Exercise-induced collapse (EIC) is a genetic disorder that causes dogs of certain breeds to collapse after a period of intense exercise. The breeds affected are primarily sporting dogs (retrievers, spaniels).

==Description==

Exercise-induced collapse (EIC) is a genetic disorder, mainly found in Labrador Retrievers, Chesapeake Bay Retrievers, Curly Coated Retrievers, and Boykin Spaniels. The genetic mutation has also been seen in a few cases in Cocker spaniels, German wire-haired pointers, Old English Sheepdogs, Bouvier des Flandres, Pembroke Welsh Corgis and Clumber Spaniels. Signs are most likely to first become apparent in young dogs when they enter heavy training, which is usually between 5 months and 1 year of age. Dogs of either sex can be affected. Dogs with this condition are always normal at rest and are described as being extremely fit, prime athletic specimens of their breed.

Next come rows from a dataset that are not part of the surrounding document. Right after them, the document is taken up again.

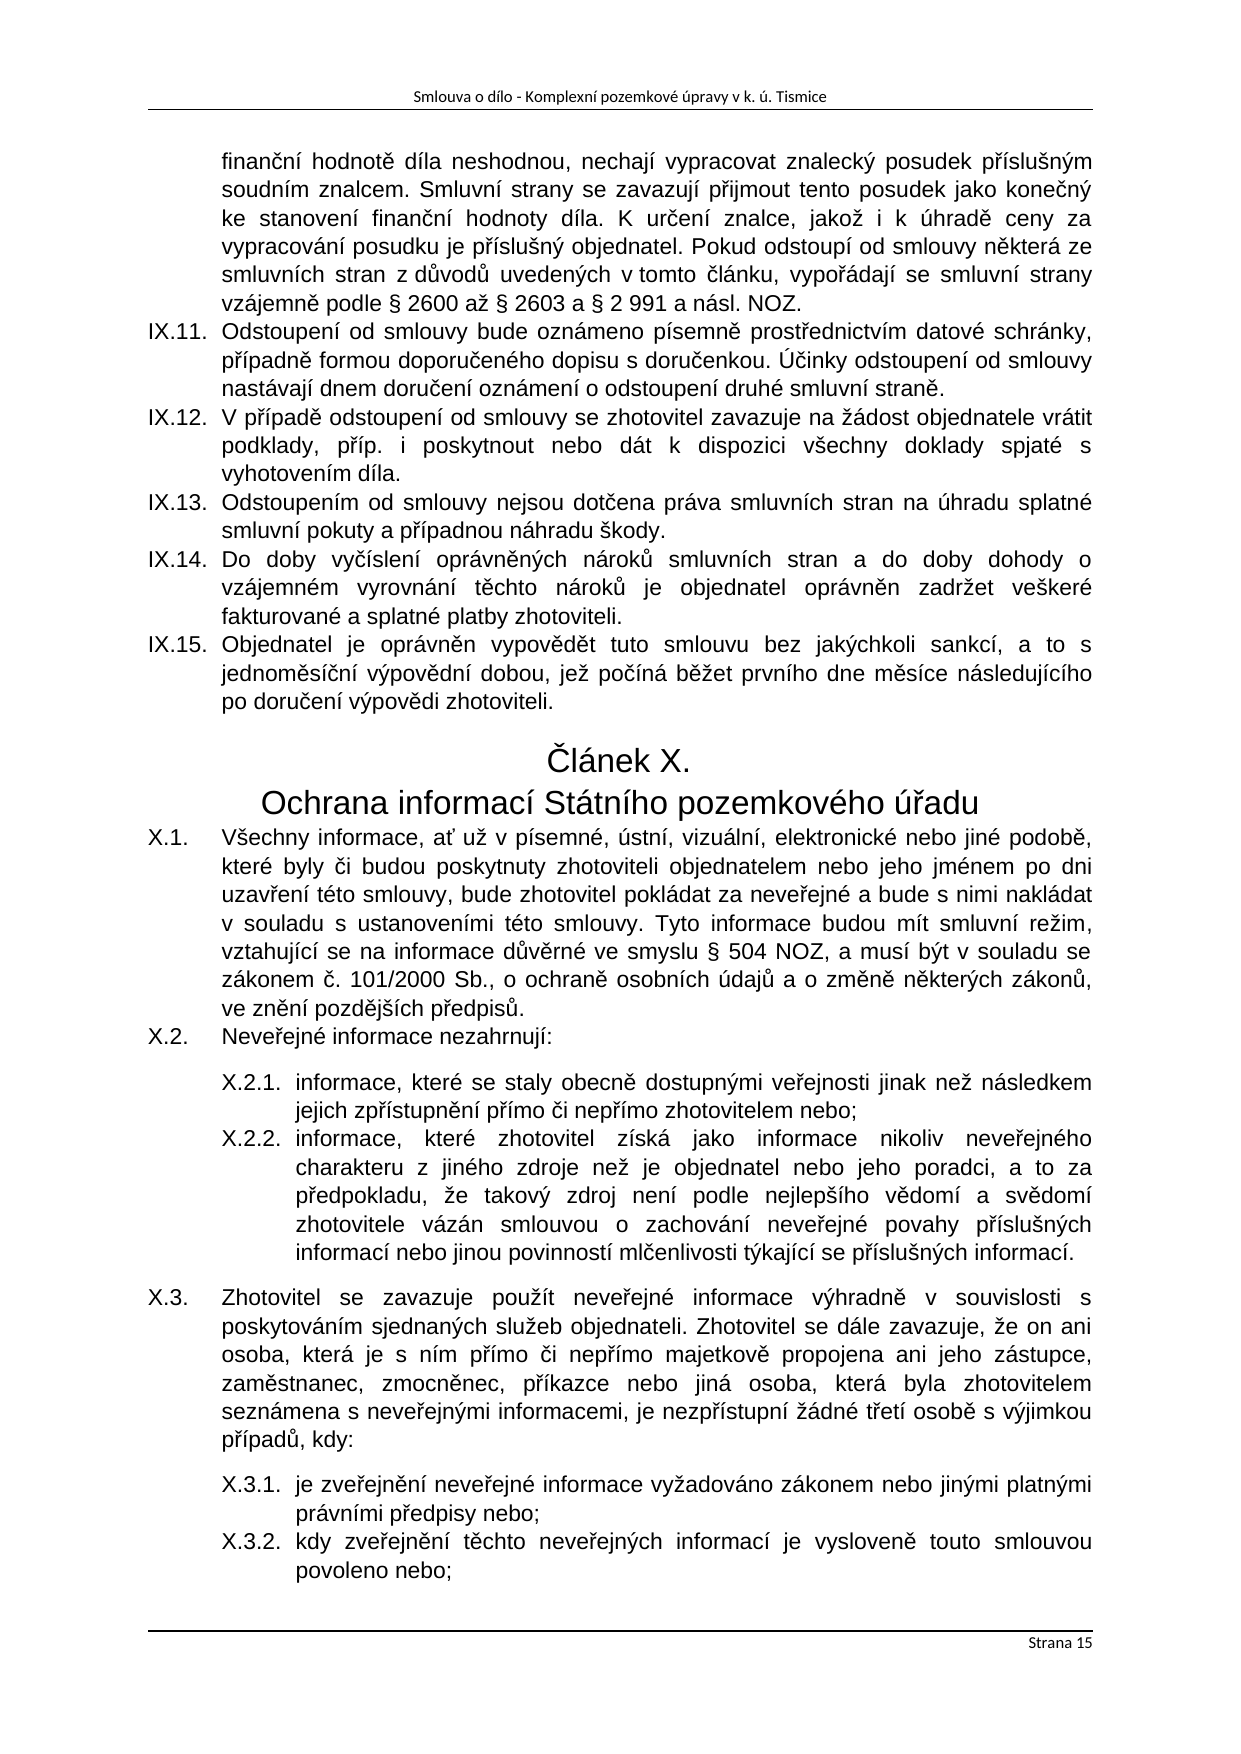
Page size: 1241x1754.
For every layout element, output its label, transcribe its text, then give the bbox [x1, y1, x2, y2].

list Objednatel je oprávněn vypovědět tuto smlouvu bez jakýchkoli sankcí, a to s jednoměsíční výpovědní dobou, jež počíná běžet prvního dne měsíce následujícího po doručení výpovědi zhotoviteli. [148, 631, 1093, 714]
list Do doby vyčíslení oprávněných nároků smluvních stran a do doby dohody o vzájemném vyrovnání těchto nároků je objednatel oprávněn zadržet veškeré fakturované a splatné platby zhotoviteli. [148, 546, 1093, 629]
list Odstoupení od smlouvy bude oznámeno písemně prostřednictvím datové schránky, případně formou doporučeného dopisu s doručenkou. Účinky odstoupení od smlouvy nastávají dnem doručení oznámení o odstoupení druhé smluvní straně. [148, 318, 1093, 401]
text je zveřejnění neveřejné informace vyžadováno zákonem nebo jinými platnými právními předpisy nebo; [221, 1471, 1093, 1526]
text kdy zveřejnění těchto neveřejných informací je vysloveně touto smlouvou povoleno nebo; [221, 1528, 1093, 1583]
list Zhotovitel se zavazuje použít neveřejné informace výhradně v souvislosti s poskytováním sjednaných služeb objednateli. Zhotovitel se dále zavazuje, že on ani osoba, která je s ním přímo či nepřímo majetkově propojena ani jeho zástupce, zaměstnanec, zmocněnec, příkazce nebo jiná osoba, která byla zhotovitelem seznámena s neveřejnými informacemi, je nezpřístupní žádné třetí osobě s výjimkou případů, kdy: [148, 1284, 1093, 1453]
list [148, 148, 1093, 316]
list Všechny informace, ať už v písemné, ústní, vizuální, elektronické nebo jiné podobě, které byly či budou poskytnuty zhotoviteli objednatelem nebo jeho jménem po dni uzavření této smlouvy, bude zhotovitel pokládat za neveřejné a bude s nimi nakládat v souladu s ustanoveními této smlouvy. Tyto informace budou mít smluvní režim, vztahující se na informace důvěrné ve smyslu § 504 NOZ, a musí být v souladu se zákonem č. 101/2000 Sb., o ochraně osobních údajů a o změně některých zákonů, ve znění pozdějších předpisů. [148, 824, 1093, 1021]
list Neveřejné informace nezahrnují: [148, 1023, 1093, 1050]
list V případě odstoupení od smlouvy se zhotovitel zavazuje na žádost objednatele vrátit podklady, příp. i poskytnout nebo dát k dispozici všechny doklady spjaté s vyhotovením díla. [148, 403, 1093, 487]
list Odstoupením od smlouvy nejsou dotčena práva smluvních stran na úhradu splatné smluvní pokuty a případnou náhradu škody. [148, 489, 1093, 544]
text informace, které zhotovitel získá jako informace nikoliv neveřejného charakteru z jiného zdroje než je objednatel nebo jeho poradci, a to za předpokladu, že takový zdroj není podle nejlepšího vědomí a svědomí zhotovitele vázán smlouvou o zachování neveřejné povahy příslušných informací nebo jinou povinností mlčenlivosti týkající se příslušných informací. [221, 1125, 1093, 1265]
subtitle Ochrana informací Státního pozemkového úřadu [148, 741, 1093, 821]
text informace, které se staly obecně dostupnými veřejnosti jinak než následkem jejich zpřístupnění přímo či nepřímo zhotovitelem nebo; [221, 1068, 1093, 1123]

Dogs affected with this have no problem with regular exercise. The collapse occurs only with very strenuous exercise such as retrieving or participating in trials. Added excitement coincidental with the heavy exercise is more likely to bring on the collapse. Not all dogs with the disorder have an episode each time they exercise. It appears that the condition is more likely to occur with warmer temperatures. The lives of dogs with EIC are normal if extreme exercise is avoided.

==Symptoms and diagnosis==
During collapse the dog’s hind legs become weak until they are no longer able to support the dog’s weight. In the most extreme cases the dog’s front legs also go weak and the dog collapses, its leg muscles loose. [3] The episode generally lasts no more than 15 minutes over which time the dog returns to normal. The dog does not appear to be in pain during the collapse.

Physiological systems (nervous system, cardiovascular and musculoskeletal systems) all appear normal in these dogs, as is a blood analysis both apart from and during an episode of collapse. Although tests have revealed elevated body temperature during collapse (average 107.1F (41.7C), many up to 108F (42.2C)), these temperatures are no different to those in normal dogs who have undertaken the same level of exercise.

==Research==
Research into the condition has been done at the Western College of Veterinary Medicine at the University of Saskatchewan, the College of Veterinary Medicine at the University of Minnesota, and the Comparative Neuromuscular Laboratory at the School of Medicine of the University of California. The cause has been identified as a mutation is in the gene for dynamin-1 (DNM1). This gene is a protein that plays a key role in repackaging synaptic vesicles containing neurotransmitters. The action of DNM1 is only triggered with a high level of sustained exercise when it is needed for synaptic transmission in the brain and spinal cord.

The gene is recessive and for the dog to exhibit the exercise-induced collapse it must have two copies of the gene.[4] Nearly 40% of all Labrador retrievers that were tested for the gene between 2008 and 2017 were carriers, meaning they had one copy of the mutation. Approximately 6% had two copies of the gene and therefore had the potential to exhibit the collapse during exercise. There has been widespread testing and selective breeding in the years since the test for EIC was developed which has led to a decline in EIC in Labrador retrievers.

==Testing==

Through grants from the AKC CHF a patented DNA test was developed by the University of MN. The Orthopedic Foundation for Animals provides a public database for those dogs that are DNA tested.

==Other collapse disorders==

The UMN VBS Genetics Lab is also investigating cases of "atypical collapse" and also "Border Collie Collapse" where the dog is a carrier or clear of the disease on the DNA test, but continues to exhibit signs of the EIC disease.